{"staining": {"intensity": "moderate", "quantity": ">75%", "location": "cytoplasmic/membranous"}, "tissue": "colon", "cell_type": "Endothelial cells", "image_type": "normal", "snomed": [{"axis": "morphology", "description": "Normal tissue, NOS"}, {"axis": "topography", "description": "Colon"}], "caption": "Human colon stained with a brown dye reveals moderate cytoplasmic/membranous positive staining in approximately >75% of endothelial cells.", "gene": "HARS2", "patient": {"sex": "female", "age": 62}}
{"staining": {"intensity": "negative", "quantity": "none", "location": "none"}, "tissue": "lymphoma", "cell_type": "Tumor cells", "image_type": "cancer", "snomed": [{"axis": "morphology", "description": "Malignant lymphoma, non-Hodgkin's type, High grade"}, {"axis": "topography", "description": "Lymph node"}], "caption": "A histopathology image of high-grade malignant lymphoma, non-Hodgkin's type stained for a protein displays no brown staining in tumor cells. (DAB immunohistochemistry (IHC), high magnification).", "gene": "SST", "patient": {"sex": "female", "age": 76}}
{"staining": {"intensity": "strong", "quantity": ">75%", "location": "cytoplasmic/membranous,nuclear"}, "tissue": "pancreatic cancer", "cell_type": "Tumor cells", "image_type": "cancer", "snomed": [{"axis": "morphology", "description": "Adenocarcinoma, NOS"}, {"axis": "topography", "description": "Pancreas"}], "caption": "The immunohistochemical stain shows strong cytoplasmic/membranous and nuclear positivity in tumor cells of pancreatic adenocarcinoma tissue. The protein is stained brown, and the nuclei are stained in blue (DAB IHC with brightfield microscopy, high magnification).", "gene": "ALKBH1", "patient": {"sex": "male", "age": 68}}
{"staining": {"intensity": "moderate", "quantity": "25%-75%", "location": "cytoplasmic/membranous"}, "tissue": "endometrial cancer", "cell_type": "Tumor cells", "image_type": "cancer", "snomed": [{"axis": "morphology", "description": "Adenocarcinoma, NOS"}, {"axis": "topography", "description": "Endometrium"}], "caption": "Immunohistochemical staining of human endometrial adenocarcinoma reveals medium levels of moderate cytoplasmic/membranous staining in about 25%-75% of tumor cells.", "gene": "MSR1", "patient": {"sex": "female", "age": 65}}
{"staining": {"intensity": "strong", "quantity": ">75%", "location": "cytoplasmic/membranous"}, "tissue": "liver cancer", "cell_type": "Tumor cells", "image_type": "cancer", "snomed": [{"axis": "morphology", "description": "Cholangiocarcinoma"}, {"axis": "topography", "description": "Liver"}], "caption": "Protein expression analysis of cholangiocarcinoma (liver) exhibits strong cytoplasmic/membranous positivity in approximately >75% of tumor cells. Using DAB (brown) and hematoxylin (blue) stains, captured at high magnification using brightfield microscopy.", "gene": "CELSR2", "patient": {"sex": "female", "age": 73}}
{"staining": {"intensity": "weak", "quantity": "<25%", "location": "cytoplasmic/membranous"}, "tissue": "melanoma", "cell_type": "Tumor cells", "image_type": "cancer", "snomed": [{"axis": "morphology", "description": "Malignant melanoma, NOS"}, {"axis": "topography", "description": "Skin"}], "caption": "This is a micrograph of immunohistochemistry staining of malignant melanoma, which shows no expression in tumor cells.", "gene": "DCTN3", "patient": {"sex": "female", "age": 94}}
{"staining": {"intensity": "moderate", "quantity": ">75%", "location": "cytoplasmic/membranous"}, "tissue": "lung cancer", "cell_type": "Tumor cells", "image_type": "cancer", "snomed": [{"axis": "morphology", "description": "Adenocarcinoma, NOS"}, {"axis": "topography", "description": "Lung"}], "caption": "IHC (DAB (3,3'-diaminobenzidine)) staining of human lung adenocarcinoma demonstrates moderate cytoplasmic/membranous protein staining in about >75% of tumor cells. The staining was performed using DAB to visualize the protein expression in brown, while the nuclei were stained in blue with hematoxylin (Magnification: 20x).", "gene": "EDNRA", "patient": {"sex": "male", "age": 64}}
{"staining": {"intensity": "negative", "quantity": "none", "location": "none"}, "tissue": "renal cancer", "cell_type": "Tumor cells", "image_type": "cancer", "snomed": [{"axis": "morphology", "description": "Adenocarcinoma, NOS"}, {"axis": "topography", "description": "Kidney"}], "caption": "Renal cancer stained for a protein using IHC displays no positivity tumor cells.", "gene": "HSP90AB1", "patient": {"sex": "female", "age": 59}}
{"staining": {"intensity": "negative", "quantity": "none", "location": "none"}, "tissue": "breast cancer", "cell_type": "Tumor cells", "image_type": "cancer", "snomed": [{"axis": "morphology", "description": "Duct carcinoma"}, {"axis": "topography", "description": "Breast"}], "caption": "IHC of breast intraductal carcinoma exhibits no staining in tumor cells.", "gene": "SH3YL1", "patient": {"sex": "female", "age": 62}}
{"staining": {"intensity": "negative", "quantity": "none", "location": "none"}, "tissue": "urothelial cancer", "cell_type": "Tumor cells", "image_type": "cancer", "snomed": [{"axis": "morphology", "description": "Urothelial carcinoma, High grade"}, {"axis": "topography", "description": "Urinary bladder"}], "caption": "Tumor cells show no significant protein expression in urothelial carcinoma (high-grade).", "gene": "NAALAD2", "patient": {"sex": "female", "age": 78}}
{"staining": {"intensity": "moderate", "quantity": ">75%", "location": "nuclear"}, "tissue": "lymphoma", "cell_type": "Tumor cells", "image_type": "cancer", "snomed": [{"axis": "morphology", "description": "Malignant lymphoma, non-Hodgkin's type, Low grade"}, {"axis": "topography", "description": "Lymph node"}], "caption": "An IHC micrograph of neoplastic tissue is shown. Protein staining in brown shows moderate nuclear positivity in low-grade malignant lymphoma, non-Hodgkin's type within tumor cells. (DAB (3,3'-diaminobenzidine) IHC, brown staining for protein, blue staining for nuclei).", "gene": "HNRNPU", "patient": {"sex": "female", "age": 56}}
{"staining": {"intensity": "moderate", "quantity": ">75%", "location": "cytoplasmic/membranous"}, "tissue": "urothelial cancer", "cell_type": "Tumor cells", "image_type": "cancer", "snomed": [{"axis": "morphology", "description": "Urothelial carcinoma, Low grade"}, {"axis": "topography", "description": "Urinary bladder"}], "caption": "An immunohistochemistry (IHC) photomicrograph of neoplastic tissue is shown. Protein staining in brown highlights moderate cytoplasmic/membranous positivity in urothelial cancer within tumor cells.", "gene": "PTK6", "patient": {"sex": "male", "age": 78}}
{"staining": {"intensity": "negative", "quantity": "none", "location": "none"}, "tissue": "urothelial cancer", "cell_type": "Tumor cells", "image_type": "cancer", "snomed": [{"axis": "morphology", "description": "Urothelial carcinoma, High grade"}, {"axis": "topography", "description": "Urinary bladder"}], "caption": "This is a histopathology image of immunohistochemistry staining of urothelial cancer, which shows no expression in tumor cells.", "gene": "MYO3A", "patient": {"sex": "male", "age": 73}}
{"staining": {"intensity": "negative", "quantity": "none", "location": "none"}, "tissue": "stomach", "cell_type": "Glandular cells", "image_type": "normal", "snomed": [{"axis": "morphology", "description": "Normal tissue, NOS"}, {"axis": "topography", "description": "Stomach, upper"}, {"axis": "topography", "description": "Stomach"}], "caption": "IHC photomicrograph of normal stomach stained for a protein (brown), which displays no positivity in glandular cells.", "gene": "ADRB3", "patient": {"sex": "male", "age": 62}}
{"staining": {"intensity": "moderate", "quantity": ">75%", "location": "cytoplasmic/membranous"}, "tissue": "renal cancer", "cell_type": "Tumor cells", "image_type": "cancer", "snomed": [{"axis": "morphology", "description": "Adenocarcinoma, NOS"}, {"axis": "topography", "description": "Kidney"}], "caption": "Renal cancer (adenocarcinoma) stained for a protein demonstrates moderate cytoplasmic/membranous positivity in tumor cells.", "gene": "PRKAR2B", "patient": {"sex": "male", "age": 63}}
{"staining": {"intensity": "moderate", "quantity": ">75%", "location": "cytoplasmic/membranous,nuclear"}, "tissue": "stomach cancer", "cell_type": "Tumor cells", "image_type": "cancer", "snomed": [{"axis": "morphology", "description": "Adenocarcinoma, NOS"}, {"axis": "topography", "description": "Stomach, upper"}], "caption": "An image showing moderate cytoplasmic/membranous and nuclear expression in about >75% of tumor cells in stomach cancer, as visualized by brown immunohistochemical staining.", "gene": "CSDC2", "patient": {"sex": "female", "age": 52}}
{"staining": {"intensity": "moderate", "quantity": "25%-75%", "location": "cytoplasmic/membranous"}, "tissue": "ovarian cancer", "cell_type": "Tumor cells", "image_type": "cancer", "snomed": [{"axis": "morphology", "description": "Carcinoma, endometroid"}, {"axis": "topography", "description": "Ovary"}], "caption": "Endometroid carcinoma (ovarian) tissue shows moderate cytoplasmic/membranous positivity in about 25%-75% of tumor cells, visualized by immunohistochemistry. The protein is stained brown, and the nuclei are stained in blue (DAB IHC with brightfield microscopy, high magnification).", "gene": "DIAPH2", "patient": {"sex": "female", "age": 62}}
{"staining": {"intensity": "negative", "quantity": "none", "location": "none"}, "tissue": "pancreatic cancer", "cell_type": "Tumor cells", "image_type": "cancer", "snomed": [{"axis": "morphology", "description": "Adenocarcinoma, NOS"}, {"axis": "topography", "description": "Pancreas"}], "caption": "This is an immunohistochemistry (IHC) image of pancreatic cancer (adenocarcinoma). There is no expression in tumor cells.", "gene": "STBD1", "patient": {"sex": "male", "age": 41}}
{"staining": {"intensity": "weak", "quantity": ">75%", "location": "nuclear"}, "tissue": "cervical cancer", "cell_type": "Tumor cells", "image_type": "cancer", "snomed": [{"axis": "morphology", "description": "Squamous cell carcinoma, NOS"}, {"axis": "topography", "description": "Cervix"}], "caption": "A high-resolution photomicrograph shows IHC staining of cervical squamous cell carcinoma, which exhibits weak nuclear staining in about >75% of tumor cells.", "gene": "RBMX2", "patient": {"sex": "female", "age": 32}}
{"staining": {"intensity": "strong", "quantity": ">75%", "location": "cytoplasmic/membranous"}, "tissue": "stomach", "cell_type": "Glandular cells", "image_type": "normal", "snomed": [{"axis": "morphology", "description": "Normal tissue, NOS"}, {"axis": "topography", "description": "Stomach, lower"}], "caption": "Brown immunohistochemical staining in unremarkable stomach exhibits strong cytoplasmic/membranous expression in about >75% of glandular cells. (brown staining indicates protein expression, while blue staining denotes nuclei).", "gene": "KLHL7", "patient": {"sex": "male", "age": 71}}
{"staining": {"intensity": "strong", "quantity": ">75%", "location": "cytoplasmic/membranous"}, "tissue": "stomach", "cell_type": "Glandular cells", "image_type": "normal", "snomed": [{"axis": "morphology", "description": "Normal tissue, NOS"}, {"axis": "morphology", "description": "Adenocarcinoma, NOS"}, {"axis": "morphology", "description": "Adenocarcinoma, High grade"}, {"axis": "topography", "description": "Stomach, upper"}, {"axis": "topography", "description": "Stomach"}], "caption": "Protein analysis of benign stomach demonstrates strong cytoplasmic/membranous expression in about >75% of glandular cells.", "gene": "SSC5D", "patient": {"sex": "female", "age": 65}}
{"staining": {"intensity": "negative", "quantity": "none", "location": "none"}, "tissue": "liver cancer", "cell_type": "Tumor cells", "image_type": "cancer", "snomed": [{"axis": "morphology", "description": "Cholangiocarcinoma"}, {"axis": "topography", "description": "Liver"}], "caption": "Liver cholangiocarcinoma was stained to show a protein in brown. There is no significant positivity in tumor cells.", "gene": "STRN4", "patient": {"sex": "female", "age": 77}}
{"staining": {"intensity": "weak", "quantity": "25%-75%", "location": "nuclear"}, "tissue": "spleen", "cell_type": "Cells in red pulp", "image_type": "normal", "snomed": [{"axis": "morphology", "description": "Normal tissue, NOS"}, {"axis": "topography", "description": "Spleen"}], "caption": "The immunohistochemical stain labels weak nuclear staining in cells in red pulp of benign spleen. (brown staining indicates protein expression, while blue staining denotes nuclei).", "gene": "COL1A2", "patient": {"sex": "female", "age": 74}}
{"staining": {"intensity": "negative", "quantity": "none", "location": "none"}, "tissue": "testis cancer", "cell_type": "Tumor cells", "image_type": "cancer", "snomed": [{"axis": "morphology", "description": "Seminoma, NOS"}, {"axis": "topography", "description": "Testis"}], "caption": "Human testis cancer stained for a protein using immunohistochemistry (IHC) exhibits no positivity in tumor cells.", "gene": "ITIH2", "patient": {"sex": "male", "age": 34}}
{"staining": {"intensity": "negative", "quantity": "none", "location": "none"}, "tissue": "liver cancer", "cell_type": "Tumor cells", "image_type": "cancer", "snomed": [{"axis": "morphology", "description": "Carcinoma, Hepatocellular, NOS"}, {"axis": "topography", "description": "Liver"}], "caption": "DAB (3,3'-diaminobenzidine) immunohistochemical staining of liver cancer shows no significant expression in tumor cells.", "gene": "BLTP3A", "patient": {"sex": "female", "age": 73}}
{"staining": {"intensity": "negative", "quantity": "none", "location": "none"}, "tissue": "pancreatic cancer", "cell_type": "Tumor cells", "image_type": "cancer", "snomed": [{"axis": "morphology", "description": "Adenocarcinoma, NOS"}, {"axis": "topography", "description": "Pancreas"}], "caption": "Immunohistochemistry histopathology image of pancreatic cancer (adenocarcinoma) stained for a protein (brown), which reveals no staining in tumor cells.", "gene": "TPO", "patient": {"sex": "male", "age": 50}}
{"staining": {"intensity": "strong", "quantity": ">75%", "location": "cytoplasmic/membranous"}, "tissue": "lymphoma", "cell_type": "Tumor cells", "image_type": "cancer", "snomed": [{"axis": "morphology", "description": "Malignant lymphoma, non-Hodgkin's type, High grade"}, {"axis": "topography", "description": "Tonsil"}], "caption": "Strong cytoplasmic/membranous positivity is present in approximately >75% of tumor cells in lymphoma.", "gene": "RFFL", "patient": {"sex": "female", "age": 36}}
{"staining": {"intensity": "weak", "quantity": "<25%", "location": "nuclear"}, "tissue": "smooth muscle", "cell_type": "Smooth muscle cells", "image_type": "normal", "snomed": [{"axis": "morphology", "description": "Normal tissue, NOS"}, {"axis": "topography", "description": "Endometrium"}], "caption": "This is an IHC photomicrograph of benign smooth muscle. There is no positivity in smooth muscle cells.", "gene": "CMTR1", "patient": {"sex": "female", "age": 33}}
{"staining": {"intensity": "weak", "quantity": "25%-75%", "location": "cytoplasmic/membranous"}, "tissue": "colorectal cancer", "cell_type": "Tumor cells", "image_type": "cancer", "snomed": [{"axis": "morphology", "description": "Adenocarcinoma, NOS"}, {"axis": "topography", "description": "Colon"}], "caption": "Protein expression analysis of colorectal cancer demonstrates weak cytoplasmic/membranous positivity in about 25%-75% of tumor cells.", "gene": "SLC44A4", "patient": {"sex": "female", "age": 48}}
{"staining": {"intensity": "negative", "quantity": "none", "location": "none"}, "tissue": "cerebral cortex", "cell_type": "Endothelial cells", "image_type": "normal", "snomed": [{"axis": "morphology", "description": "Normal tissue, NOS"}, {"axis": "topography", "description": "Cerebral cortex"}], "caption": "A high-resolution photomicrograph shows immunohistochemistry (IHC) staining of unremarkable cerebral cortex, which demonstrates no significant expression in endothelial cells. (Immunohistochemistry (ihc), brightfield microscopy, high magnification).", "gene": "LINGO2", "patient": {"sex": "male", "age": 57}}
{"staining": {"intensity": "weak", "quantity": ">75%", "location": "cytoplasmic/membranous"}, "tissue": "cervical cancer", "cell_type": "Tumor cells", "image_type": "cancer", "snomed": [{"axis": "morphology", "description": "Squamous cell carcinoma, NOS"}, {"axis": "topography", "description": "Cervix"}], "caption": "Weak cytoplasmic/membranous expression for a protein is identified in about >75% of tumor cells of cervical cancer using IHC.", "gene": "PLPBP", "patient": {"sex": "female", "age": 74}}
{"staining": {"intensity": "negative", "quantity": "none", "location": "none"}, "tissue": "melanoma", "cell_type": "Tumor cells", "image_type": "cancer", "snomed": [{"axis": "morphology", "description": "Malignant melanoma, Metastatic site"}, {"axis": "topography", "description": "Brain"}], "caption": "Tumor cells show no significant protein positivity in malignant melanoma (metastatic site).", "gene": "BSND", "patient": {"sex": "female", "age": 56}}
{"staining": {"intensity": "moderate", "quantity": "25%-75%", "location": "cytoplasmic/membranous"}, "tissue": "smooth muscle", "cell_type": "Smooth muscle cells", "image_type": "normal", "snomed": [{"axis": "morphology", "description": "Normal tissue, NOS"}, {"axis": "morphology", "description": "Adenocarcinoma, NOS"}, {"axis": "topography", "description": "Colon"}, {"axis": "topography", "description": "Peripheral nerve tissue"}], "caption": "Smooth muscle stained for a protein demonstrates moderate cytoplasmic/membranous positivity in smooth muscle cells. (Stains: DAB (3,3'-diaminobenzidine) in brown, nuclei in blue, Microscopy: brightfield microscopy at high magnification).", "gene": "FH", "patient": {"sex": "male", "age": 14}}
┄┄┄┄┄┄┄┄┄┄┄┄┄┄┄┄┄┄┄┄
• ASSIGNMENT: The answer must be every line of the records that contains the word "renal".

• EXERCISE RESPONSE:
{"staining": {"intensity": "negative", "quantity": "none", "location": "none"}, "tissue": "renal cancer", "cell_type": "Tumor cells", "image_type": "cancer", "snomed": [{"axis": "morphology", "description": "Adenocarcinoma, NOS"}, {"axis": "topography", "description": "Kidney"}], "caption": "Renal cancer stained for a protein using IHC displays no positivity tumor cells.", "gene": "HSP90AB1", "patient": {"sex": "female", "age": 59}}
{"staining": {"intensity": "moderate", "quantity": ">75%", "location": "cytoplasmic/membranous"}, "tissue": "renal cancer", "cell_type": "Tumor cells", "image_type": "cancer", "snomed": [{"axis": "morphology", "description": "Adenocarcinoma, NOS"}, {"axis": "topography", "description": "Kidney"}], "caption": "Renal cancer (adenocarcinoma) stained for a protein demonstrates moderate cytoplasmic/membranous positivity in tumor cells.", "gene": "PRKAR2B", "patient": {"sex": "male", "age": 63}}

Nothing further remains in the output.